### Problems to solve:
[A] In the passage on state court suits over follow-on offerings, which cases did Woodruff Sawyer leave out of its dataset?
[B] Could you reproduce the passage on state court suits over follow-on offerings from "Of course, we" up to and including "was 0.6 years."?

A 2017 case in California state court might be instructive. In Jensen v. iShares Trust, holders of ETF shares purchased in a secondary market, i.e. not directly from the issuer, attempted to bring a Section 11 suit against the issuer.

A San Francisco court granted a motion to dismiss due to the plaintiffs' inability to comply with Section 11's tracing requirements. The judge in this case (a case that is being appealed) issued a statement of decision in which he observed that the plaintiff's efforts to avoid the tracing requirement would mean that "all securities, including those sold in an initial offering pursuant to a perfectly innocent registration statement, could be the subject of a Section 11 suit if the securities ended up in the hands of someone—anyone—after a much later infirm registration statement ."

Of course, it remains to be seen whether other state courts will take the same rigorous approach this San Francisco court did.

Reviewing the Current Data

Woodruff Sawyer took a look at the list of state court cases concerning follow-on offerings from Stanford Securities Litigation Analytics, the same dataset that my good friend, the inimitable Kevin LaCroix, examined in a recent blog post on his nationally recognized blog, The D&O Diary.

(A big thank-you here to Jason Hegland, co-founder and executive director of Stanford Securities Litigation Analytics for his help gathering and analyzing the relevant data.)

First, when you compare the number of non-IPO follow-on offerings of all types conducted each year to the number of suits that have been filed against follow-on offerings, there are not many cases. This alone suggests that the threat of state court litigation over follow-on offerings is relatively muted. It's certainly much less than for IPOs.

Recently, we had heard from D&O insurance underwriters that they are particularly concerned that litigation rates against IPO companies that do a follow-on offering shortly after an IPO might be elevated in the post-Cyan world.

We attempted to examine this question using the D&O Databox, Woodruff Sawyer's proprietary dataset of D&O-related litigation, by doing a deep dive on the state court litigation for follow-on offerings.

Of course, we excluded M&A-related suits and suits against companies that were more than 15 years away from their IPO. We also excluded one case involving a company that went public on the OTC in 2012. This left us with 16 cases for our dataset.

Turning to our dataset: Timing was an interesting variable. Of the cases remaining in our dataset, we saw that the average time that passed from the IPO to the follow-on in question was 1.2 years, and the median was 0.6 years.

### Data records:
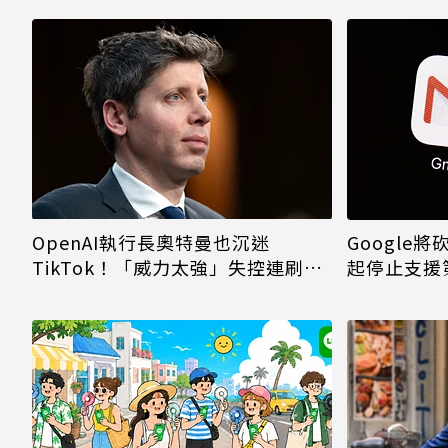
OpenAI執行長奧特曼也沉迷
Google將
TikTok！「威力太強」失控連刷3
起停止支援
小時已移除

### Solutions per task:
[A]
- M&A-related suits
- Suits against companies that were more than 15 years away from their IPO
- One case involving a company that went public on the OTC in 2012

[B]
Of course, we excluded M&A-related suits and suits against companies that were more than 15 years away from their IPO. We also excluded one case involving a company that went public on the OTC in 2012. This left us with 16 cases for our dataset.

Turning to our dataset: Timing was an interesting variable. Of the cases remaining in our dataset, we saw that the average time that passed from the IPO to the follow-on in question was 1.2 years, and the median was 0.6 years.